Nicknamed 'USB Thief' by security experts from the ESET antivirus firm, this new USB trojan is equipped with self-protecting mechanisms that enable it to escape detection. It can even infiltrate air-gapped systems, making it an exceptionally useful tool in industrial as well as cyber espionage.
In relation to this malware's ability to access air-gapped computers - that is, computers not connected to the Internet for security reasons - the trojan is introduced to a system via USB devices that contain portable installers of widely-used applications such as Firefox, NotePad++, and TrueCrypt. USB Thief exploits this trend by penetrating the command chain of these applications either as a plugin or a dynamically linked library (DLL), which is why each time you run the application, the trojan is also executed in the background.

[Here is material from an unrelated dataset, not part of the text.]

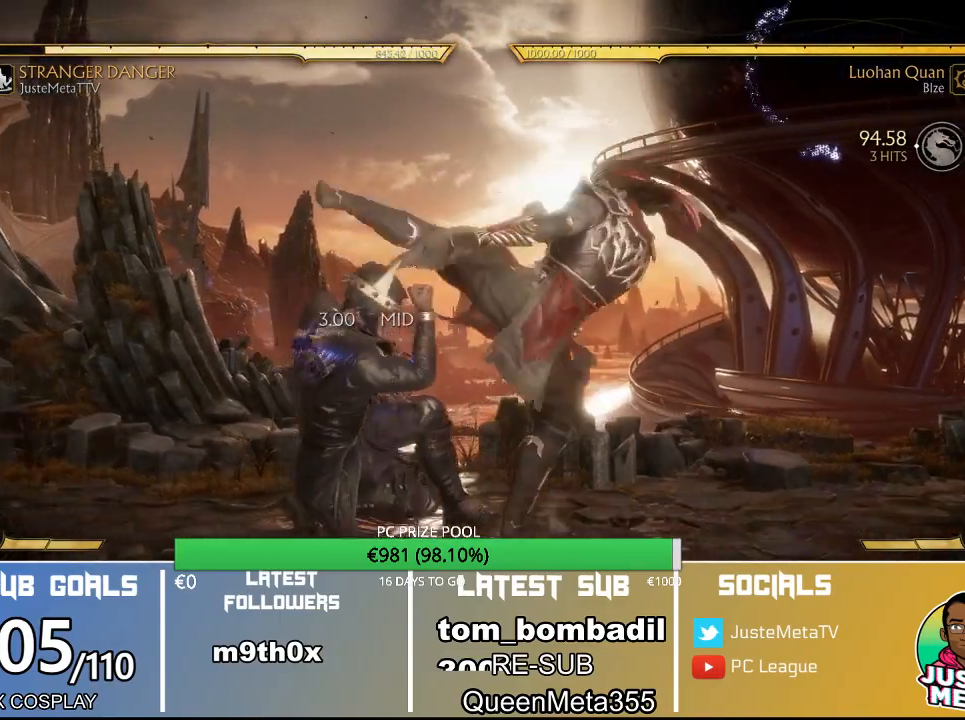
{"dt_ms": 500, "buttons": ["R2"], "left_stick": "down", "events": []}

A key aspect of this malware is that it has a highly sophisticated mechanism for self-protection against copying or reverse engineering by employing two operations: AES128 encryption of certain files and generation of filenames from cryptographic elements.
First, an AES encryption key is computed from that unique USB device ID and certain disk details from the USB drive hosting the malware, which means the malware can only successfully run on that one particular USB device. Second, the naming of the subsequent file in the malware execution chain is based on actual file content and its creation time, effectively making the file names different for every instance of this trojan. Because of these techniques, copying or reproducing the malware is virtually impossible.
In addition to the malware's multi-step self-protection and ability to not leave any trace on the targeted computer, its data-stealing payload is also extremely powerful and easily modified.
"It would not be difficult to redesign the malware to change from a data-stealing payload to any other malicious payload," says Tomas Gardon of ESET.
According to ESET, its statistics show that USB Thief is not very prevalent as of late. Unfortunately, its peculiar ability to bypass air-gap security shows that it may have been designed for unauthorized targeted attacks.